Requirement:
Write out, from the entries below, exactly the lines that run between the lines holding "M933,192L1040,221L1102,214L1179,202L1254,216" and "M0,664L152,580L391,443", inclusive, and stop there.

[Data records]

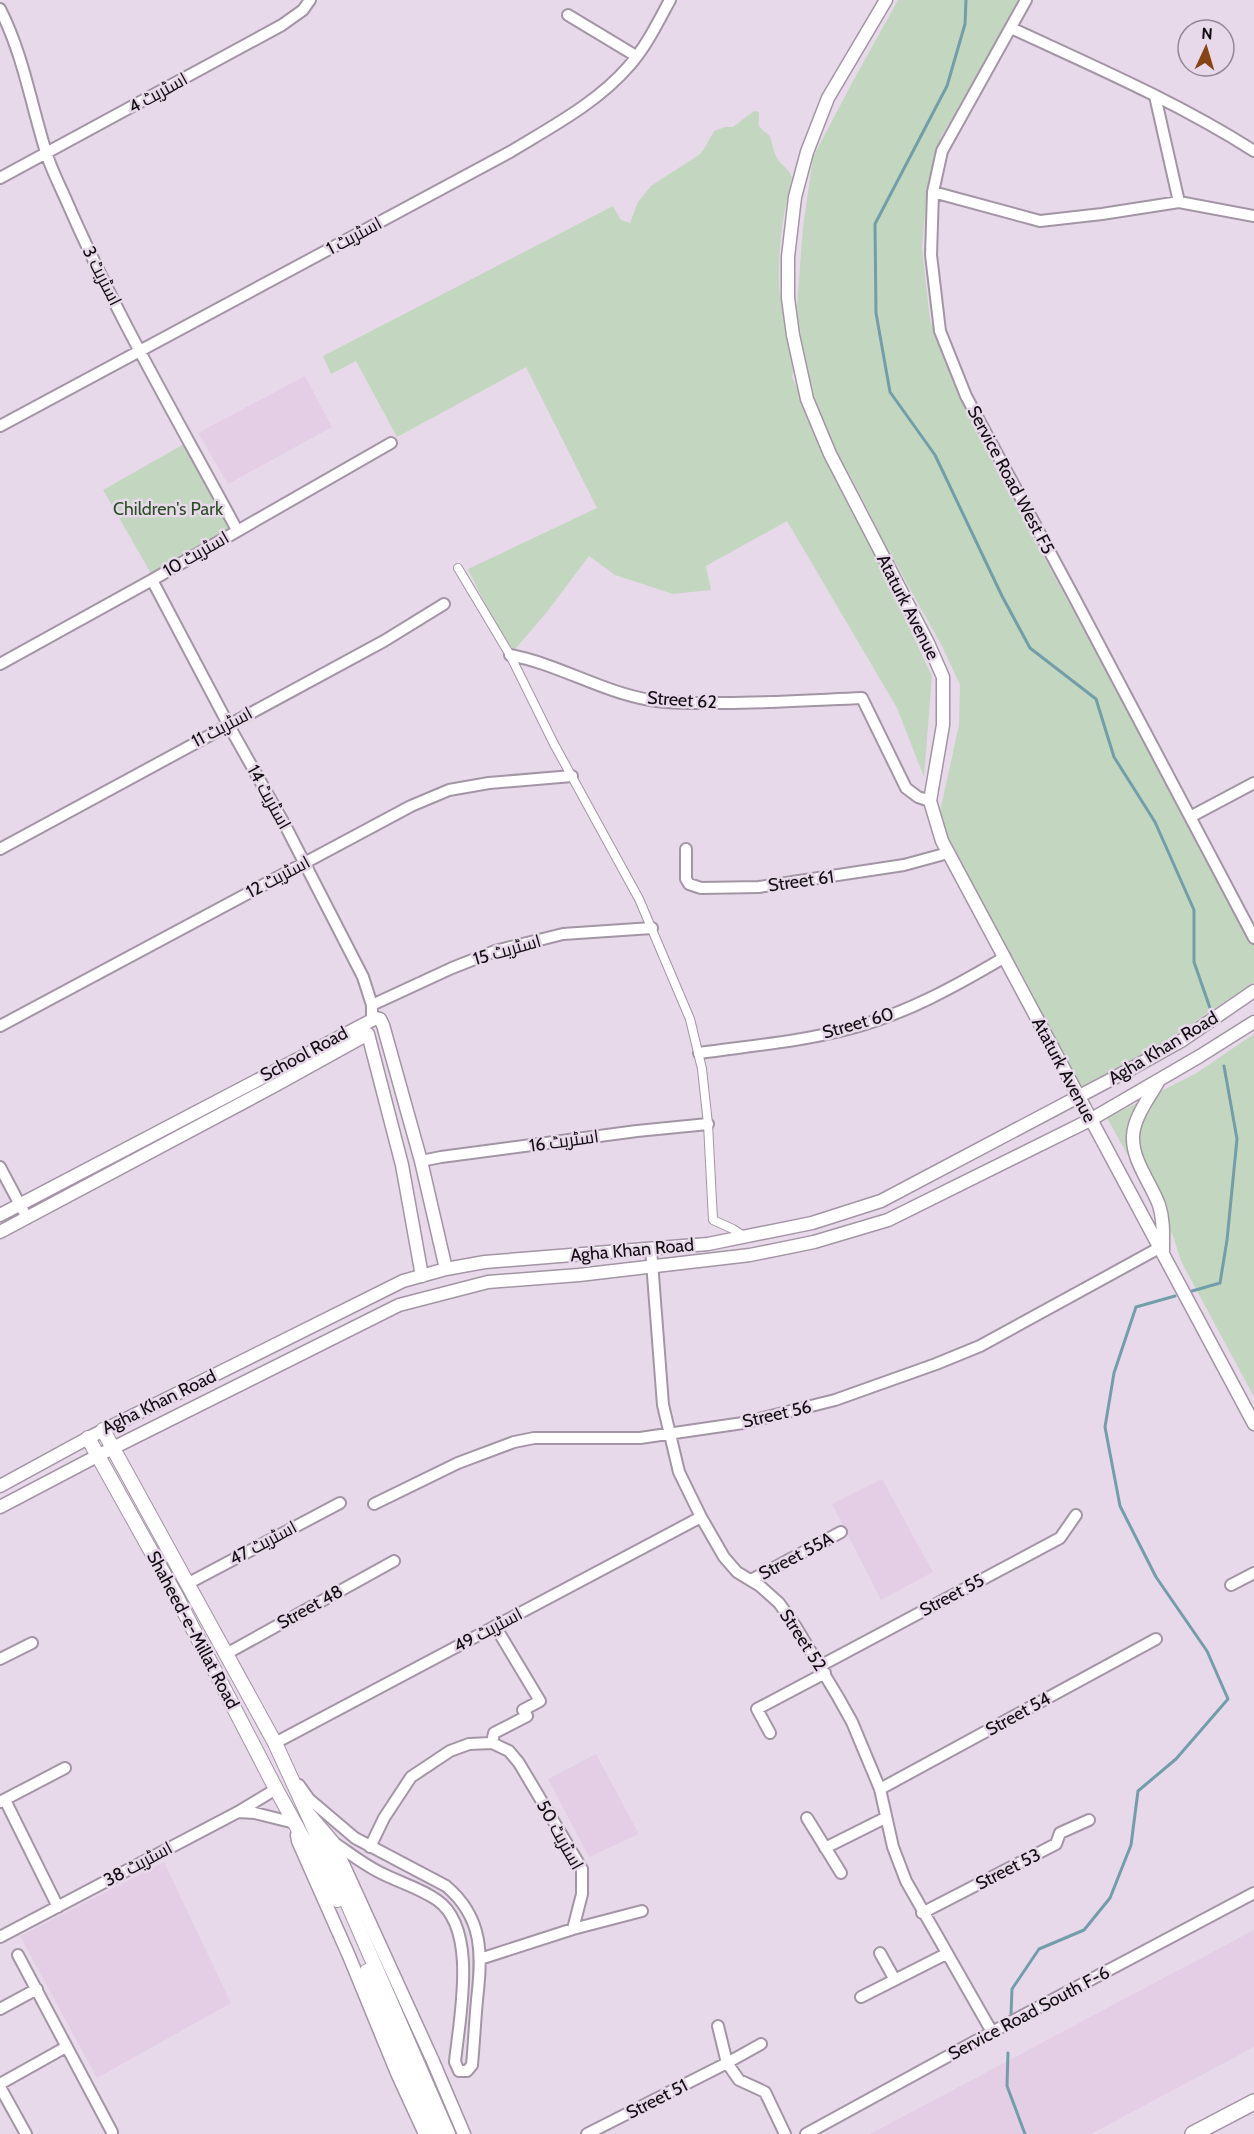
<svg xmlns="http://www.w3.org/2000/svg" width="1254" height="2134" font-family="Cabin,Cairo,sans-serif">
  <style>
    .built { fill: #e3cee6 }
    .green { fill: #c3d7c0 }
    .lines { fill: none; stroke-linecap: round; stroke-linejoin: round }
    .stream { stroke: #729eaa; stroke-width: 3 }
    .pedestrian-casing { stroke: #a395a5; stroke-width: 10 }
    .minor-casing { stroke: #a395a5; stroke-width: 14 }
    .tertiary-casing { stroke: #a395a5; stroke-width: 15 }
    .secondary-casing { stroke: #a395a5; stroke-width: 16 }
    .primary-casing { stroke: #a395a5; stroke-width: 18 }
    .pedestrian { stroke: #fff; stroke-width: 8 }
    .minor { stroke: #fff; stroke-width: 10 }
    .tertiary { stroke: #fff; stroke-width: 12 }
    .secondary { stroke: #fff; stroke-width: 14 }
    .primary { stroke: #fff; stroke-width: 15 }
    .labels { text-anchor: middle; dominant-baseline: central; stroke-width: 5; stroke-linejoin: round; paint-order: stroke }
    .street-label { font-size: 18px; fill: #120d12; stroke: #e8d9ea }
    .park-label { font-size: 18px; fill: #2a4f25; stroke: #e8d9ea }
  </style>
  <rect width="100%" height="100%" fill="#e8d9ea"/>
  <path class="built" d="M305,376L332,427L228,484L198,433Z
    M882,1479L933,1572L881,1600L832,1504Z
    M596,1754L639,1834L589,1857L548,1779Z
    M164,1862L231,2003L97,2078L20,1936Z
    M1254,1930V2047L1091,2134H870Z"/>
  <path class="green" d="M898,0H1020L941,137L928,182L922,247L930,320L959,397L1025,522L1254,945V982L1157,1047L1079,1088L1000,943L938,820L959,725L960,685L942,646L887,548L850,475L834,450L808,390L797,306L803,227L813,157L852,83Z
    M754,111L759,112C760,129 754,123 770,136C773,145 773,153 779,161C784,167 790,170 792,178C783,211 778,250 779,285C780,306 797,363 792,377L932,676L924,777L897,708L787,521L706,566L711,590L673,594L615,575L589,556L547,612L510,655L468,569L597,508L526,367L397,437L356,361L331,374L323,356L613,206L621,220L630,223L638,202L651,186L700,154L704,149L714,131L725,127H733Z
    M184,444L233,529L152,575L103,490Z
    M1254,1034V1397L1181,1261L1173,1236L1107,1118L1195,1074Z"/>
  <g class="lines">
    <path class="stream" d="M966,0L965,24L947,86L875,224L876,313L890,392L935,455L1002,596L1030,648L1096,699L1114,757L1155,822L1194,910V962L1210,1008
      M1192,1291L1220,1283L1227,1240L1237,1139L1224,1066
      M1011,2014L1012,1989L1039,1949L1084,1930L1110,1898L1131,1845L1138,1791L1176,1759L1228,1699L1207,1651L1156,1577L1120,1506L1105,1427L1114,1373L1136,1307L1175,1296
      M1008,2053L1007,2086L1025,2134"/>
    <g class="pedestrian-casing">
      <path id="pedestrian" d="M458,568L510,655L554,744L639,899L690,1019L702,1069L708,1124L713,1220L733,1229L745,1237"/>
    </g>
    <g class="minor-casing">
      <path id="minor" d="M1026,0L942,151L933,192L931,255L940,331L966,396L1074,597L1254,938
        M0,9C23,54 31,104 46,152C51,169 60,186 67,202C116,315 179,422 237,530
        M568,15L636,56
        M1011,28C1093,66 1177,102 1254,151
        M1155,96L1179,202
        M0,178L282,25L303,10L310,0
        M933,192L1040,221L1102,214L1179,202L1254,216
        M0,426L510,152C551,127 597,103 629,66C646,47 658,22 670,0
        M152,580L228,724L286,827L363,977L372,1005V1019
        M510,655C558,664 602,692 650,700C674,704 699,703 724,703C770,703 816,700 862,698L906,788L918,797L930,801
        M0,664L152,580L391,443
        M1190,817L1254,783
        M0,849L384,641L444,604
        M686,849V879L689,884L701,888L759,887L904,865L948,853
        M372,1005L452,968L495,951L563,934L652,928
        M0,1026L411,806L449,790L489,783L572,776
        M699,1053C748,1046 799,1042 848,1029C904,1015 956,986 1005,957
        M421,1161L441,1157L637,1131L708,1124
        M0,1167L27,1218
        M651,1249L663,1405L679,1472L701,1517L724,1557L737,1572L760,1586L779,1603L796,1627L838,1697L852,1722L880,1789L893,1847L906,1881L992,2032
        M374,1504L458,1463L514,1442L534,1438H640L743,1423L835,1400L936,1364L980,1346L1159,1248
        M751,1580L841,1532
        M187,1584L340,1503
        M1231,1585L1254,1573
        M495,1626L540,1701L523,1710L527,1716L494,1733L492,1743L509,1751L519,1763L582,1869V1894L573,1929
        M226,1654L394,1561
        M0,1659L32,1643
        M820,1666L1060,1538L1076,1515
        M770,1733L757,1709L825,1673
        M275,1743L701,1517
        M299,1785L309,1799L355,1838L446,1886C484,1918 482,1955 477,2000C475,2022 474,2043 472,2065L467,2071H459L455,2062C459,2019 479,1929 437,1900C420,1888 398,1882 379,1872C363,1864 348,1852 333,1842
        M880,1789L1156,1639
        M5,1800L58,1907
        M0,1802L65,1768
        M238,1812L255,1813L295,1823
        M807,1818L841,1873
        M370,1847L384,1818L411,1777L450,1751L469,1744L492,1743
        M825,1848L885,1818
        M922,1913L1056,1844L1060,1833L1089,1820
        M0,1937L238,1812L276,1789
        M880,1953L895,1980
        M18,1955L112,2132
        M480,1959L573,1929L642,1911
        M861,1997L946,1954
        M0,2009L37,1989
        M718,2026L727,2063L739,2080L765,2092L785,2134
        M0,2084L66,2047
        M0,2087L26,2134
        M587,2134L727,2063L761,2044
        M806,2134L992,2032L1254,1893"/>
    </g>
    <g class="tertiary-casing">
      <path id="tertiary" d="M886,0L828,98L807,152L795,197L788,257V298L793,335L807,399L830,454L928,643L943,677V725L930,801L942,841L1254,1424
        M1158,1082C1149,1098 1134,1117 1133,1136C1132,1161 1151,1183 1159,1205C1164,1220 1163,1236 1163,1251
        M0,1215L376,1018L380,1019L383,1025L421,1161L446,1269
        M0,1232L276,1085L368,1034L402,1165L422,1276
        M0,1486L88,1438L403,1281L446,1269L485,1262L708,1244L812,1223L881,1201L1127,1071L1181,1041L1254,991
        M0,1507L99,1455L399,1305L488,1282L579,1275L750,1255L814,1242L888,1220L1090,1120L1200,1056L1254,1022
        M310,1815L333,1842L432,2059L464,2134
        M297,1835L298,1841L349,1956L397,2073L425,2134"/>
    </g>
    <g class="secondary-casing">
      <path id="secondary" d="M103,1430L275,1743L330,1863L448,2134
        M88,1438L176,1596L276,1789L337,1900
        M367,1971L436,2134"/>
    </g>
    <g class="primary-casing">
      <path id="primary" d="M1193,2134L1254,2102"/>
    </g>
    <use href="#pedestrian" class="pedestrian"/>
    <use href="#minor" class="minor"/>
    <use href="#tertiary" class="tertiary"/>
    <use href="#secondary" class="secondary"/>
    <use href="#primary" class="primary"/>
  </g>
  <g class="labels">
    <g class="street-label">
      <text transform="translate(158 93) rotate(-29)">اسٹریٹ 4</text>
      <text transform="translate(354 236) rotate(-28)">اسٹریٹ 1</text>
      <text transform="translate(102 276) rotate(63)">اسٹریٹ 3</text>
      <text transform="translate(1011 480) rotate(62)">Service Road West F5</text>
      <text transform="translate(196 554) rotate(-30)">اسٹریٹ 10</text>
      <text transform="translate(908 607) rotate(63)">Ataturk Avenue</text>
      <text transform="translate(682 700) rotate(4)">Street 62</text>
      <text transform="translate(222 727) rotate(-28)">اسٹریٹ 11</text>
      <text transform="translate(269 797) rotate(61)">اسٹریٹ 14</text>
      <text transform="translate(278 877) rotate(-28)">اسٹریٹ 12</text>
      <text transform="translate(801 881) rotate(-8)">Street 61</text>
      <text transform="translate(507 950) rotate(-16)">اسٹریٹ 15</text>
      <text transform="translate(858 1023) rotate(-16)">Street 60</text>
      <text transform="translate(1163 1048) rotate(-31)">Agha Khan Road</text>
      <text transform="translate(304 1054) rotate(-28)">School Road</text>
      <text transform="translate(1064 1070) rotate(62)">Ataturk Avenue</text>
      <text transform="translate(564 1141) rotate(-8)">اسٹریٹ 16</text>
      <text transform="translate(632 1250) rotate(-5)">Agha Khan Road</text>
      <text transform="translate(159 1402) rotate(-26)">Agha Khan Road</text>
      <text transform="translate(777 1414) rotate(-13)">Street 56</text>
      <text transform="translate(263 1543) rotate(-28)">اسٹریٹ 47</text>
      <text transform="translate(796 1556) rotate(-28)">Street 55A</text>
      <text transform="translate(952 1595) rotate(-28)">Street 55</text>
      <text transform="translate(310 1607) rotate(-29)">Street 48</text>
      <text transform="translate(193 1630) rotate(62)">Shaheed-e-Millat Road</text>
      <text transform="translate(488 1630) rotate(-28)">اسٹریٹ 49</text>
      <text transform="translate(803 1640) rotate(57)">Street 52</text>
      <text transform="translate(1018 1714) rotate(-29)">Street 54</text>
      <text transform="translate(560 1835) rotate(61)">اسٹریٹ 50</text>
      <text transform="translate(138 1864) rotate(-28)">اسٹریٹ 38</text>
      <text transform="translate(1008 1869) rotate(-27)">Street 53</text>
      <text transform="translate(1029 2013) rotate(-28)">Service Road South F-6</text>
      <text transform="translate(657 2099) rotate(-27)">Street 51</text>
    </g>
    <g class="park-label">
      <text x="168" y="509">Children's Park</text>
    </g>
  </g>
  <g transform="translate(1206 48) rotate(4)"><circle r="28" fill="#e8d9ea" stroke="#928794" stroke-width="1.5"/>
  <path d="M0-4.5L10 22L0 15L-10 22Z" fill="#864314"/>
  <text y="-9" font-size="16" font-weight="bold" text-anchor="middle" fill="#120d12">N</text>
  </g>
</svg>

Answer to the problem:
        M933,192L1040,221L1102,214L1179,202L1254,216
        M0,426L510,152C551,127 597,103 629,66C646,47 658,22 670,0
        M152,580L228,724L286,827L363,977L372,1005V1019
        M510,655C558,664 602,692 650,700C674,704 699,703 724,703C770,703 816,700 862,698L906,788L918,797L930,801
        M0,664L152,580L391,443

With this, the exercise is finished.